If found guilty of murder, the Slayer Rule—a common law doctrine replicated in Section 96 of our Law of Succession Act—states that a sane murderer cannot get a piece of his or her victim’s estate.

“A person who, while sane, murders another person shall not be entitled directly or indirectly to share in the estate of the murdered person,” states the Law of Succession Act.

 

Drugging to get cash

Francis Macharia Ndung’u woke up on February 21 this year to find his 22-year-old wife, Caroline Wangui, missing.

The OB at Kayole police station said that Wangui had left behind their only child and a housekeeper.

“When I checked my M-Pesa account, I found some Sh240,000 had been transferred to my wife’s phone number,” Ndung’u told police officers later, adding, “I called her several times, but she did not pick up my calls.”

Ndung’u was not feeling well and was asked to seek treatment before reporting the incident at Kayole police station.

He had been drugged, and the first was his wife.

The police, who managed to trace the stolen funds, established that they had been transferred from Ndungu’s account to his wife’s and her aunt, identified as Esther Wambui.

“They were all tracked and arrested by police after investigations were concluded,” a police source privy to the investigations told The Nairobian.

A woman who drugged her husband explains more tricks they employ to get cash from their men, turning marriage into a commercial outfit.

Some women are killing their lovers for money and property, some as recently as last year.

 

Money to flash out

Martin, who loves them sexy, tall, skinny, fat, or average and prefers we use one name, explained that he was going broke getting women funds to abort. The communication expert who prefers we use one name added that nowadays he prefers they test together and he refers them to a specific doctor.

“I have never understood why, anytime I sleep with a woman, she becomes pregnant. Some got pregnant twice or three times a year, but nowadays we test, and the demand for abortion has reduced,” he told The Nairobian.

Whereas married people have vowed to live together happily in the country, some have commercialized marriage, making divorce, once a foreign ideology, normal.

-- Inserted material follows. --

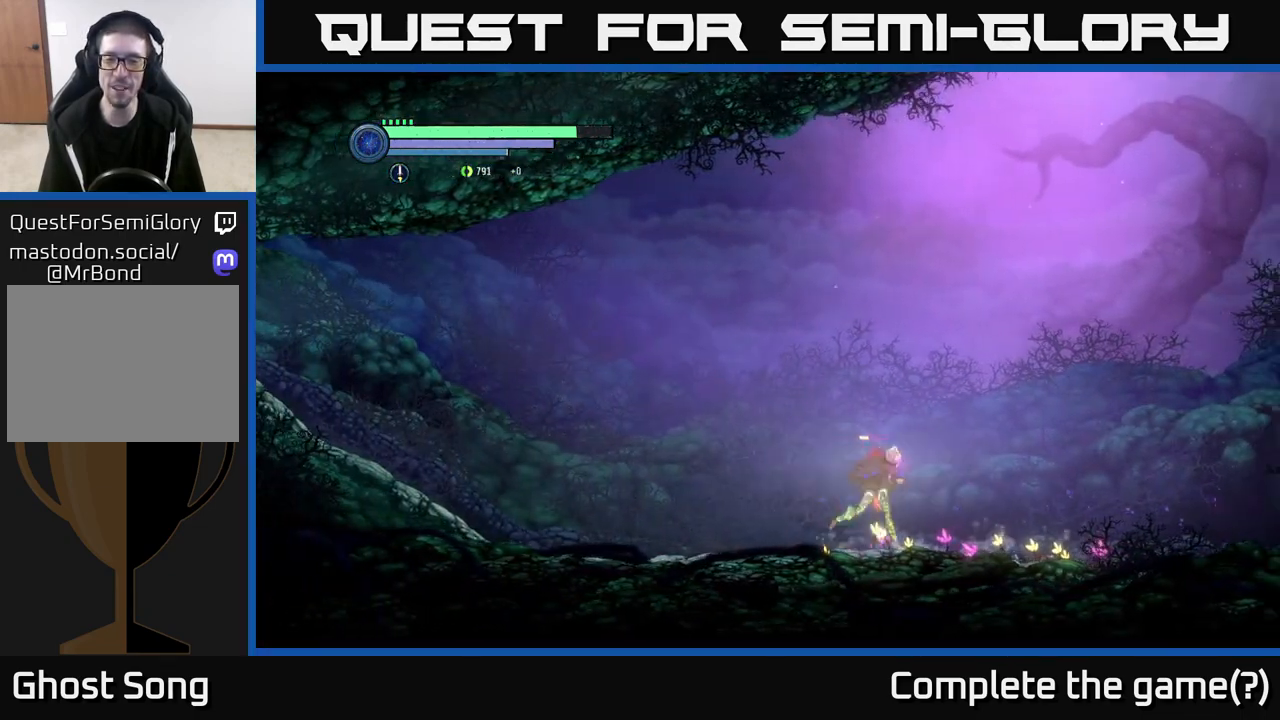
{"buttons": [], "left_stick": "right", "right_stick": "center", "events": [[450, "R2", "up"]]}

The Kenya National Bureau of Statistics (KNBS), which has been recording a steady increase in divorce rates over the last few years, reported in May last year that 5.5 per cent of Kenya’s 12 million households, by 2019, were headed by divorcees or persons who had separated from their spouses. This translated to 661,628 households.

“Nationally, most of the male heads with children are either widowed or divorced/separated. However, for women with children, there is no significant difference among the various marital statuses,” the KNBS report stated.